Data shown:
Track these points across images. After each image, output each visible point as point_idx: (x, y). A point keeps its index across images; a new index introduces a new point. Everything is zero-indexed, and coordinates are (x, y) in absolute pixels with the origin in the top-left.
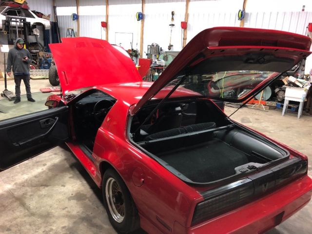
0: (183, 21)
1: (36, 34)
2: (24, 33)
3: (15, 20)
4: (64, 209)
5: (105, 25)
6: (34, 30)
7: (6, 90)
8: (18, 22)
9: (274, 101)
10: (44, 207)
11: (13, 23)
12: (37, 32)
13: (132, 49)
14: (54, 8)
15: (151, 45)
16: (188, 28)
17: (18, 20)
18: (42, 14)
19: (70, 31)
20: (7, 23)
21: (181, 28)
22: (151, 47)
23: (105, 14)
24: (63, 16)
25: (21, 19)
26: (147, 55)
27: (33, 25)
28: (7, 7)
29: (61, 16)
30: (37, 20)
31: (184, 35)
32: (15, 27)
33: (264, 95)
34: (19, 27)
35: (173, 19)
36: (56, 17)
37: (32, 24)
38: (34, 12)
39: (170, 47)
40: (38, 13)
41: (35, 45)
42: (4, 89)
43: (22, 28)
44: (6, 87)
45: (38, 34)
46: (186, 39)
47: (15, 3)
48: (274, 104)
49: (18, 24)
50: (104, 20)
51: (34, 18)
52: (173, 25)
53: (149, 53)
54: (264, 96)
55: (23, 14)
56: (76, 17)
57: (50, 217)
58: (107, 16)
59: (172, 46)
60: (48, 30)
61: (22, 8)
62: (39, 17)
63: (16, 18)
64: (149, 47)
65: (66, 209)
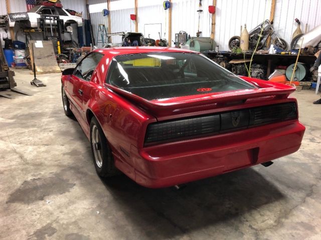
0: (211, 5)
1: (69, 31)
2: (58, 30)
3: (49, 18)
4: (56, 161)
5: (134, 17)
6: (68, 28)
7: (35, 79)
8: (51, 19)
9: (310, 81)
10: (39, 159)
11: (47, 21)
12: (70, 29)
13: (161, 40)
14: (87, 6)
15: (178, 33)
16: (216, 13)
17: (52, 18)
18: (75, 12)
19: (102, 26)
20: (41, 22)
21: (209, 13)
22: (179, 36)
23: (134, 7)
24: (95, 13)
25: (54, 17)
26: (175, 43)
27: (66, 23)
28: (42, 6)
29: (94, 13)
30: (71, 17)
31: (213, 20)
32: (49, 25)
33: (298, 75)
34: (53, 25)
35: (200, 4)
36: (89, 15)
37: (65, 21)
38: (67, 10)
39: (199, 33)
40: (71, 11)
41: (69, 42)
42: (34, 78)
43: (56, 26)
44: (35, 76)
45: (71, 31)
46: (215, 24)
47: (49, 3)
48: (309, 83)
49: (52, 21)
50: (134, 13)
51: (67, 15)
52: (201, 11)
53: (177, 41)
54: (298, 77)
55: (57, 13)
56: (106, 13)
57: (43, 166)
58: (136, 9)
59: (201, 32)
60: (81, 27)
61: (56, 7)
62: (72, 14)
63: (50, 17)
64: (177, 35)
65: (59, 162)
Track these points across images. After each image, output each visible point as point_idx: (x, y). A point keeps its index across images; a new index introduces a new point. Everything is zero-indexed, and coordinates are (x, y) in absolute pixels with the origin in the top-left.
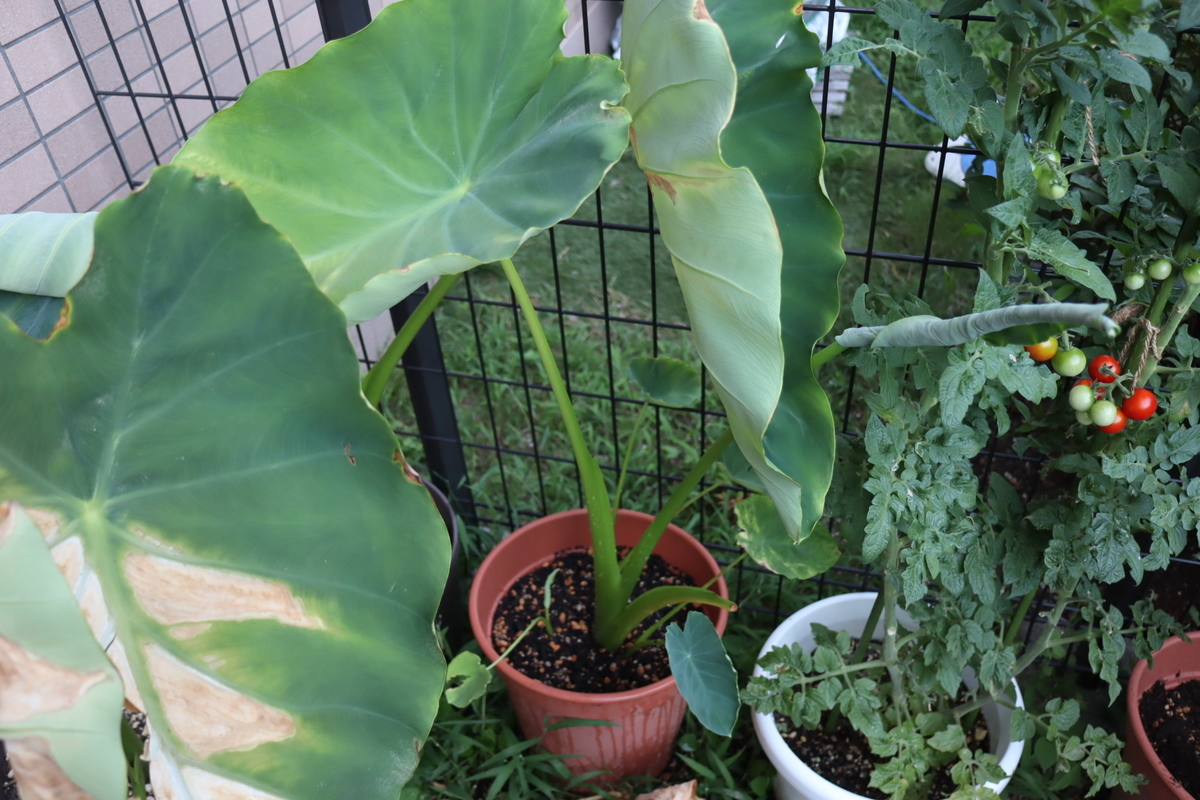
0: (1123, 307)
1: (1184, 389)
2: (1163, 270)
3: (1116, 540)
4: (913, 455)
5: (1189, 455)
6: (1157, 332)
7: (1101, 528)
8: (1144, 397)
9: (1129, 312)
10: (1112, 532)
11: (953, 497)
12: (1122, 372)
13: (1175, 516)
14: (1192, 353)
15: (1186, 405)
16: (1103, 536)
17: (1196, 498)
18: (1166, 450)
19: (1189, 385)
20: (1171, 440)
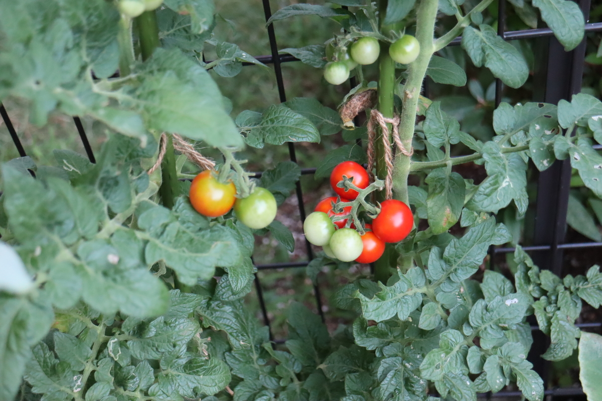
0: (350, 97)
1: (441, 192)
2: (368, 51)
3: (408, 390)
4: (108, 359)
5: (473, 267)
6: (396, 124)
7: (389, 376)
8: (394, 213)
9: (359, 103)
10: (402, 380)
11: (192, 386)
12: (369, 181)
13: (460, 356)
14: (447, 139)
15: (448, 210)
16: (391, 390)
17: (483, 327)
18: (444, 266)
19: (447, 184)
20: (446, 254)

What you should do:
Retype the data above in full, exactly as it stands, and skip any image.

Written reply:
Track these points across images. After each image, output each visible point as point_idx: (x, y). A point keeps its index across images; a new index introduces a new point. Everything is zero-indexed, and coordinates are (x, y) in absolute pixels with the origin in the top-left.
0: (183, 21)
1: (36, 34)
2: (24, 33)
3: (15, 20)
4: (64, 209)
5: (105, 25)
6: (34, 30)
7: (6, 90)
8: (18, 22)
9: (274, 101)
10: (44, 207)
11: (13, 23)
12: (37, 32)
13: (132, 49)
14: (54, 8)
15: (151, 45)
16: (188, 28)
17: (18, 20)
18: (42, 14)
19: (70, 31)
20: (7, 23)
21: (181, 28)
22: (151, 47)
23: (105, 14)
24: (63, 16)
25: (21, 19)
26: (147, 55)
27: (33, 25)
28: (7, 7)
29: (61, 16)
30: (37, 20)
31: (184, 35)
32: (15, 27)
33: (264, 95)
34: (19, 27)
35: (173, 19)
36: (56, 17)
37: (32, 24)
38: (34, 12)
39: (170, 47)
40: (38, 13)
41: (35, 45)
42: (4, 89)
43: (22, 28)
44: (6, 87)
45: (38, 34)
46: (186, 39)
47: (15, 3)
48: (274, 104)
49: (18, 24)
50: (104, 20)
51: (34, 18)
52: (173, 25)
53: (149, 53)
54: (264, 96)
55: (23, 14)
56: (76, 17)
57: (50, 217)
58: (107, 16)
59: (172, 46)
60: (48, 30)
61: (22, 8)
62: (39, 17)
63: (16, 18)
64: (149, 47)
65: (66, 209)
0: (211, 5)
1: (69, 31)
2: (58, 30)
3: (49, 18)
4: (56, 161)
5: (134, 17)
6: (68, 28)
7: (35, 79)
8: (51, 19)
9: (310, 81)
10: (39, 159)
11: (47, 21)
12: (70, 29)
13: (161, 40)
14: (87, 6)
15: (178, 33)
16: (216, 13)
17: (52, 18)
18: (75, 12)
19: (102, 26)
20: (41, 22)
21: (209, 13)
22: (179, 36)
23: (134, 7)
24: (95, 13)
25: (54, 17)
26: (175, 43)
27: (66, 23)
28: (42, 6)
29: (94, 13)
30: (71, 17)
31: (213, 20)
32: (49, 25)
33: (298, 75)
34: (53, 25)
35: (200, 4)
36: (89, 15)
37: (65, 21)
38: (67, 10)
39: (199, 33)
40: (71, 11)
41: (69, 42)
42: (34, 78)
43: (56, 26)
44: (35, 76)
45: (71, 31)
46: (215, 24)
47: (49, 3)
48: (309, 83)
49: (52, 21)
50: (134, 13)
51: (67, 15)
52: (201, 11)
53: (177, 41)
54: (298, 77)
55: (57, 13)
56: (106, 13)
57: (43, 166)
58: (136, 9)
59: (201, 32)
60: (81, 27)
61: (56, 7)
62: (72, 14)
63: (50, 17)
64: (177, 35)
65: (59, 162)
Track these points across images. After each image, output each visible point as point_idx: (x, y). A point keeps its index across images; a new index introduces a new point. Everything is zero-indexed, and coordinates are (x, y) in absolute pixels with the origin in the top-left.
0: (1123, 307)
1: (1184, 389)
2: (1163, 270)
3: (1116, 540)
4: (913, 455)
5: (1189, 455)
6: (1157, 332)
7: (1101, 528)
8: (1144, 397)
9: (1129, 312)
10: (1112, 532)
11: (953, 497)
12: (1122, 372)
13: (1175, 516)
14: (1192, 353)
15: (1186, 405)
16: (1103, 536)
17: (1196, 498)
18: (1166, 450)
19: (1189, 385)
20: (1171, 440)
0: (350, 97)
1: (441, 192)
2: (368, 51)
3: (408, 390)
4: (108, 359)
5: (473, 267)
6: (396, 124)
7: (389, 376)
8: (394, 213)
9: (359, 103)
10: (402, 380)
11: (192, 386)
12: (369, 181)
13: (460, 356)
14: (447, 139)
15: (448, 210)
16: (391, 390)
17: (483, 327)
18: (444, 266)
19: (447, 184)
20: (446, 254)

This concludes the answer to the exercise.